* **REQUIREMENT**
Nothing but the lines from the one with "presentacion" down to the one with "décompteurs pour la consommation d'eau chaude" should be returned, exactly and with both ends included, from the material below.

* **RECORD EXTRACTS**

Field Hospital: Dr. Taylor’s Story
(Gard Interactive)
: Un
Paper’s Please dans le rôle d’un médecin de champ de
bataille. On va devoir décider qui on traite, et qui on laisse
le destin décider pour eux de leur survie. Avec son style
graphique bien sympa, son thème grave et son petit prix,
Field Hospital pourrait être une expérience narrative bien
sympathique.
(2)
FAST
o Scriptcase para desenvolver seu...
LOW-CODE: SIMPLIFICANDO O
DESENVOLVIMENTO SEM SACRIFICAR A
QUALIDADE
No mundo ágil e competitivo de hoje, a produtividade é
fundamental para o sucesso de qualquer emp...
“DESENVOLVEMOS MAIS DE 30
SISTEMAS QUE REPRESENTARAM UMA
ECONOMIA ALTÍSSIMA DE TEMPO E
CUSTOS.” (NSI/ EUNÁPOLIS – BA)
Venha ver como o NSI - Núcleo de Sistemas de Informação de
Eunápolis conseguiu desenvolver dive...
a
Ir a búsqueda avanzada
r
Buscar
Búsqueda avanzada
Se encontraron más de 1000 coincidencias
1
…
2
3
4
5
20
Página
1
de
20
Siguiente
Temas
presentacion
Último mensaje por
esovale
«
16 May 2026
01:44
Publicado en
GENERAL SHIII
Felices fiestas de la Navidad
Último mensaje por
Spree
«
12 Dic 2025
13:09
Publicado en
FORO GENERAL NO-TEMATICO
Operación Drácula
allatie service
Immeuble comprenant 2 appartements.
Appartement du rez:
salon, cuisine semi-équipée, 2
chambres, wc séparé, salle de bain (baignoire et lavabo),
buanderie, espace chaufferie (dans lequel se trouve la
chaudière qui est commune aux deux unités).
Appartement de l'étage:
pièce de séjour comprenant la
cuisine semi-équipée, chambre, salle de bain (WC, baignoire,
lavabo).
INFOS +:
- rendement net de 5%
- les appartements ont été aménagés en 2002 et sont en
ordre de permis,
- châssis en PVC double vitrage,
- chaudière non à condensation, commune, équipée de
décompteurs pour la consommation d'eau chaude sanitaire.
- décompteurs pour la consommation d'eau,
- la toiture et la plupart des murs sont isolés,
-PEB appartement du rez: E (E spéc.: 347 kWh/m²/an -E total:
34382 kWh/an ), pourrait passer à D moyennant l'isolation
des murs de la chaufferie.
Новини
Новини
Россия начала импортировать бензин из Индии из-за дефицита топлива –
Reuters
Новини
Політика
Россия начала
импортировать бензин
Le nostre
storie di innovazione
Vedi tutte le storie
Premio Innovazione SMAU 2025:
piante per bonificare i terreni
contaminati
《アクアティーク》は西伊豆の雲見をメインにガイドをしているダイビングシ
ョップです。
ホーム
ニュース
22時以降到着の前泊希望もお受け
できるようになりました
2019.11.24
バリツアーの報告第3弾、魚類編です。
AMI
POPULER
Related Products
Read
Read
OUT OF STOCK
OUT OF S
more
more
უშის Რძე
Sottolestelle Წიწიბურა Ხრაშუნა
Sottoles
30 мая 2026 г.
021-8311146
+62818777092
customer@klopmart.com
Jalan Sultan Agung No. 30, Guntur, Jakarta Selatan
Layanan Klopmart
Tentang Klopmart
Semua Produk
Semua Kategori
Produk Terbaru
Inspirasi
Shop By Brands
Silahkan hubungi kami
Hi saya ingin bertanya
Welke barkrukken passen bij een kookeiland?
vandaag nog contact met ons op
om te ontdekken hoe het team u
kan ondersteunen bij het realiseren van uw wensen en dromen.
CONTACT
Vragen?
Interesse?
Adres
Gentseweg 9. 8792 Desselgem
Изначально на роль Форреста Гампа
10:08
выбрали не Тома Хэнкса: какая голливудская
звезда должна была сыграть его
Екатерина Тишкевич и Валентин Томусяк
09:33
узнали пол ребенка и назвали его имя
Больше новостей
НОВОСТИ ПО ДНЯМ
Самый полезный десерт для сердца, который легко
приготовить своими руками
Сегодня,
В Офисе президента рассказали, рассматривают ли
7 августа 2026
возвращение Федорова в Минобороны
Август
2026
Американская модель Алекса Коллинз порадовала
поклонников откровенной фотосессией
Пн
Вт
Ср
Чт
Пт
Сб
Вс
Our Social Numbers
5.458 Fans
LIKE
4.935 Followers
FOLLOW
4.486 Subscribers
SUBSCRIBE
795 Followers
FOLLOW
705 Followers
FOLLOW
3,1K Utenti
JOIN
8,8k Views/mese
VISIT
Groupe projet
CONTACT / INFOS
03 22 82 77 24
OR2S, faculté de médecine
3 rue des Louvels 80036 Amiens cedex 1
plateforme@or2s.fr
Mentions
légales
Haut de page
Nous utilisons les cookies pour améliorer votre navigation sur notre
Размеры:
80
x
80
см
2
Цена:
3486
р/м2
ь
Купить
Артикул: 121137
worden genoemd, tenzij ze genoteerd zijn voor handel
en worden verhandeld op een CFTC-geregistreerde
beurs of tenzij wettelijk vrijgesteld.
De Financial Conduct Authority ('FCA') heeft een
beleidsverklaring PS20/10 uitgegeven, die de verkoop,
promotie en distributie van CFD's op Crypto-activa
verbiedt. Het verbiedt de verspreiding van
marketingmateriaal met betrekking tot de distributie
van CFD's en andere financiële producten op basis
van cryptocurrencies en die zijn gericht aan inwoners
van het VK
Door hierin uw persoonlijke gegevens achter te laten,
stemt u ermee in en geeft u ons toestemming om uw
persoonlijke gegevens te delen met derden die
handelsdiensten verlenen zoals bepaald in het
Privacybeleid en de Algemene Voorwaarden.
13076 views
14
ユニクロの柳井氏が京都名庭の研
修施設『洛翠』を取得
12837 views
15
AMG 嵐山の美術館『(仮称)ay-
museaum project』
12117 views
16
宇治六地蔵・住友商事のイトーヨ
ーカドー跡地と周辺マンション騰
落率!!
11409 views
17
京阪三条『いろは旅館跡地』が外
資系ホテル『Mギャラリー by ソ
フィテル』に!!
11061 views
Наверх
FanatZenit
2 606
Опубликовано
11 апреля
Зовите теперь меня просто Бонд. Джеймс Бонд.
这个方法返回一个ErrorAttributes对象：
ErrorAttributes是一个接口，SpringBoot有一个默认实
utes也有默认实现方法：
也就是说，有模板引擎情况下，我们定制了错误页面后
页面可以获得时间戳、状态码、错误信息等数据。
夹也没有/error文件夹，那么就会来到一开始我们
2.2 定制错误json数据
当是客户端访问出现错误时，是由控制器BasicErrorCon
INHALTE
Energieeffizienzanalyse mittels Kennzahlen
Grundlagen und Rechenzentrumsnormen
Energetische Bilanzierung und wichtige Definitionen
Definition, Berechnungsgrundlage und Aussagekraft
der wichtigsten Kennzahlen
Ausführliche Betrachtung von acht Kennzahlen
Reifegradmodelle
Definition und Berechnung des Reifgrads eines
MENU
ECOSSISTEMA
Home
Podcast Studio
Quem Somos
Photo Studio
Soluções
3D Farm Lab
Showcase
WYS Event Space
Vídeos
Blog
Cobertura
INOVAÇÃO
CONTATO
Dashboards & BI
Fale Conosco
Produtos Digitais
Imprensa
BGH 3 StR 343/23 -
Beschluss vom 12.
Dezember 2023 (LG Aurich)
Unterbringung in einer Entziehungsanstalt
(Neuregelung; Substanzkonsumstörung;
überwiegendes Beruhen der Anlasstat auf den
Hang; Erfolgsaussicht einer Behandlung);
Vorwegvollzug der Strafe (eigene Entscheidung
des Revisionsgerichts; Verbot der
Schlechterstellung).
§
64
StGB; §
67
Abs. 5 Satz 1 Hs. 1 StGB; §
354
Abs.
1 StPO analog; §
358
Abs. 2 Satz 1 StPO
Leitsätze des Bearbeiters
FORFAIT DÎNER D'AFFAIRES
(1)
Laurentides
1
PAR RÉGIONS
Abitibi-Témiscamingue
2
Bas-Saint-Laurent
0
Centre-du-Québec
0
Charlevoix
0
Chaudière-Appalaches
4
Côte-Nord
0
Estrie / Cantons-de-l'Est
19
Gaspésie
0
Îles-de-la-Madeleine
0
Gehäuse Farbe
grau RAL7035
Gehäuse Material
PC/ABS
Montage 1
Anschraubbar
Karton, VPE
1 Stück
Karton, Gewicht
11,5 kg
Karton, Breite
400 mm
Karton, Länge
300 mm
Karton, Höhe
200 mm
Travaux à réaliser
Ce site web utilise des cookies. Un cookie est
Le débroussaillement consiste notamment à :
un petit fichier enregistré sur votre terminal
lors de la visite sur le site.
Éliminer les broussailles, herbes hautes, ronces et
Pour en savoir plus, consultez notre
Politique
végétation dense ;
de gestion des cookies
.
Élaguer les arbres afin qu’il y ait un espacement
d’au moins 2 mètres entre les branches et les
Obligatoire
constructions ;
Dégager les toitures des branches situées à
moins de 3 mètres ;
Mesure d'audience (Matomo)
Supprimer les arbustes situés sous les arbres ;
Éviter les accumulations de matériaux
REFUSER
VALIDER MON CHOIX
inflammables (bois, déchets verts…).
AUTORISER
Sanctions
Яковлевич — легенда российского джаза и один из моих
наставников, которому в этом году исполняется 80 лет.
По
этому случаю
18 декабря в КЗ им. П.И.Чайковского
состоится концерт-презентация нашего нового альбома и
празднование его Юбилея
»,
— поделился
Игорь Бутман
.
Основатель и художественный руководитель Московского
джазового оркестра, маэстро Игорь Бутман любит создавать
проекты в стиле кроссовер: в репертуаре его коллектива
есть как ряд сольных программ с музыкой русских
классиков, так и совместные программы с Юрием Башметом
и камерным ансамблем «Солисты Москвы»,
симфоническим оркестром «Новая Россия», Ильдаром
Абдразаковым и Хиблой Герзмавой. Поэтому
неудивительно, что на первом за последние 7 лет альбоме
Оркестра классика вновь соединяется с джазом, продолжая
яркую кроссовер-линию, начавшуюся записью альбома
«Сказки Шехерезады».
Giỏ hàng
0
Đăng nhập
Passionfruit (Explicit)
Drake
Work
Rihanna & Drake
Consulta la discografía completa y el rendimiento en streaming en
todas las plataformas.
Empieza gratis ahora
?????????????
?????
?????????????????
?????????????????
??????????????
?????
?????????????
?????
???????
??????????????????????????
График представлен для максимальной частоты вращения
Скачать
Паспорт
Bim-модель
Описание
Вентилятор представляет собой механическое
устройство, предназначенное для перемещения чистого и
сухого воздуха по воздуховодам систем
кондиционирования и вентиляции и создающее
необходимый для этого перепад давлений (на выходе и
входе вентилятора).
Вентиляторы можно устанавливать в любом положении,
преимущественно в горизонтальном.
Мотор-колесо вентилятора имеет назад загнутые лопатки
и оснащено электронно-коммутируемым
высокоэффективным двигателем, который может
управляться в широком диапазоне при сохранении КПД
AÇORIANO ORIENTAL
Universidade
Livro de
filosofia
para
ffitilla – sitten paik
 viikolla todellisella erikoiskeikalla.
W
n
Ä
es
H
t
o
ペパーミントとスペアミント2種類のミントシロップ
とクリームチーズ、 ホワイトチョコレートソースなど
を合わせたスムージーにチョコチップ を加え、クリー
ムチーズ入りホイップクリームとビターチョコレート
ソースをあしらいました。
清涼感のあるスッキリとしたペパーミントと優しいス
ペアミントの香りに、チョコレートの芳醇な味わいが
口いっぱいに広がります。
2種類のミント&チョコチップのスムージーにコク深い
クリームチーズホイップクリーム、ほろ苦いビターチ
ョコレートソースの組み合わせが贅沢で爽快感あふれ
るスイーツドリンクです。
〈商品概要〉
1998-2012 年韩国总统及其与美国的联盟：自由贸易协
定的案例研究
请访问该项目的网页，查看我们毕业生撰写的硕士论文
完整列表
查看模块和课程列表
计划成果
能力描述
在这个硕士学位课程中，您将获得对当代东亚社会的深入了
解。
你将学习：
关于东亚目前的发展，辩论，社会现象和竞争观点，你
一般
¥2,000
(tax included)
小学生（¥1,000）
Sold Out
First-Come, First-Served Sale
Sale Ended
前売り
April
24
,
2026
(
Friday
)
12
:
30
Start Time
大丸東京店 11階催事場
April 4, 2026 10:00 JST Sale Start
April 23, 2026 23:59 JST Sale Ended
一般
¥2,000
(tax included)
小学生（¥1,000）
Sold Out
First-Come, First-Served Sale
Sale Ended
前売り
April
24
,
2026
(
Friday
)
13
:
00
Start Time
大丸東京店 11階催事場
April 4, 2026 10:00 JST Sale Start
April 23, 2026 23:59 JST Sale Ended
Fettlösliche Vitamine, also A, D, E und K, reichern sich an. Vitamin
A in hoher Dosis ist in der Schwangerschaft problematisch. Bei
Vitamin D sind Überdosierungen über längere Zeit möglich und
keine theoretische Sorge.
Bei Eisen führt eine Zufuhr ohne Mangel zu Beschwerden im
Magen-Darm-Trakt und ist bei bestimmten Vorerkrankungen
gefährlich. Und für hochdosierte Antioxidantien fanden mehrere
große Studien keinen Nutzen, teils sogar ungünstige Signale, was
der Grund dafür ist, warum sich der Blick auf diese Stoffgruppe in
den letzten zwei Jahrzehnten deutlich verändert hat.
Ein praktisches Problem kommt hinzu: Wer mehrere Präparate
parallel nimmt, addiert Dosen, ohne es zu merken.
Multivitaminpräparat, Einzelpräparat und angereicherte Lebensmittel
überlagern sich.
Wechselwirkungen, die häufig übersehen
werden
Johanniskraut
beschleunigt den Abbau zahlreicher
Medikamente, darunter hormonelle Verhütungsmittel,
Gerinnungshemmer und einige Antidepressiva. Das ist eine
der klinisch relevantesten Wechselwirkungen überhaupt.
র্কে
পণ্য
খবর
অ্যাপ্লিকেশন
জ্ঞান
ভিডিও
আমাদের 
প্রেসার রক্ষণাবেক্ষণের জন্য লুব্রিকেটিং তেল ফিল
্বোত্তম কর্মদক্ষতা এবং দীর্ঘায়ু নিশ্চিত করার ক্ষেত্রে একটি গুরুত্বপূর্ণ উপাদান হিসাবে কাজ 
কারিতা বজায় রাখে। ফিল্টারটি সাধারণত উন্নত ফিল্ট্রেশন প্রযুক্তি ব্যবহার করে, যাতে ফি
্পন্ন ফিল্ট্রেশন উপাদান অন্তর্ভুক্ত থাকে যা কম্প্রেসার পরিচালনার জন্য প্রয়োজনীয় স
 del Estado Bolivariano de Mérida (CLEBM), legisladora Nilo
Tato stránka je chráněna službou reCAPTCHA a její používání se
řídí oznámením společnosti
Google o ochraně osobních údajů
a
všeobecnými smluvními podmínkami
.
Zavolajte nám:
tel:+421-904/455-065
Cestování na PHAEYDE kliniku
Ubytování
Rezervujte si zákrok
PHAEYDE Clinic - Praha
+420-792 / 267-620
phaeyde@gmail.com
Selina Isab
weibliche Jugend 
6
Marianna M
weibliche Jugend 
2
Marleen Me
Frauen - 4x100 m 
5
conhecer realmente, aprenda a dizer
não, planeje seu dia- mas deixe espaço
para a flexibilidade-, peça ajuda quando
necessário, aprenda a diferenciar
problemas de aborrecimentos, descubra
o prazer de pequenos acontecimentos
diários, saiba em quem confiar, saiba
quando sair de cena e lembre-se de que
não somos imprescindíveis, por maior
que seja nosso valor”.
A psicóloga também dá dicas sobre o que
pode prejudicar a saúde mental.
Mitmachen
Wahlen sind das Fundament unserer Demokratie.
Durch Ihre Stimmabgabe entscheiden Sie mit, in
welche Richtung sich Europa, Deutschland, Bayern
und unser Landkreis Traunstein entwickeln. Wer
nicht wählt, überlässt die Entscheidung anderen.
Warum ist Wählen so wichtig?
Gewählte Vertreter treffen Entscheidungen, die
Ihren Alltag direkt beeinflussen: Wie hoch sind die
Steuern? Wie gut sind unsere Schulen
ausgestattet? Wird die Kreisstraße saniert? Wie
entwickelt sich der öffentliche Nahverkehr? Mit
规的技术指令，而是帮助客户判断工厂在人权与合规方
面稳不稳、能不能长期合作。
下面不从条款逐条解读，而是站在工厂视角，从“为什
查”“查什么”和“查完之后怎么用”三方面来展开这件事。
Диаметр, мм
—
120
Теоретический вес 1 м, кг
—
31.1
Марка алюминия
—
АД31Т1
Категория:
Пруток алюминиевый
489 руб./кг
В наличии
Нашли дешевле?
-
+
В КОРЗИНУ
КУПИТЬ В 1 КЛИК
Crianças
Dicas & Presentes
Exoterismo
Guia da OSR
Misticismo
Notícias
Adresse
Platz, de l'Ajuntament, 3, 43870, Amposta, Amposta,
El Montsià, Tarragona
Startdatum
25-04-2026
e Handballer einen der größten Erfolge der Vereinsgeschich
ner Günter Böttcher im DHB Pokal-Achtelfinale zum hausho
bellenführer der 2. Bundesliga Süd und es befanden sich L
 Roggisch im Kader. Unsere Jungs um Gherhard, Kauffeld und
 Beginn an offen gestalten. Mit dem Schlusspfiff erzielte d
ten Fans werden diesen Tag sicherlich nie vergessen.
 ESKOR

* **FINISHED TASK**
presentacion
Último mensaje por
esovale
«
16 May 2026
01:44
Publicado en
GENERAL SHIII
Felices fiestas de la Navidad
Último mensaje por
Spree
«
12 Dic 2025
13:09
Publicado en
FORO GENERAL NO-TEMATICO
Operación Drácula
allatie service
Immeuble comprenant 2 appartements.
Appartement du rez:
salon, cuisine semi-équipée, 2
chambres, wc séparé, salle de bain (baignoire et lavabo),
buanderie, espace chaufferie (dans lequel se trouve la
chaudière qui est commune aux deux unités).
Appartement de l'étage:
pièce de séjour comprenant la
cuisine semi-équipée, chambre, salle de bain (WC, baignoire,
lavabo).
INFOS +:
- rendement net de 5%
- les appartements ont été aménagés en 2002 et sont en
ordre de permis,
- châssis en PVC double vitrage,
- chaudière non à condensation, commune, équipée de
décompteurs pour la consommation d'eau chaude sanitaire.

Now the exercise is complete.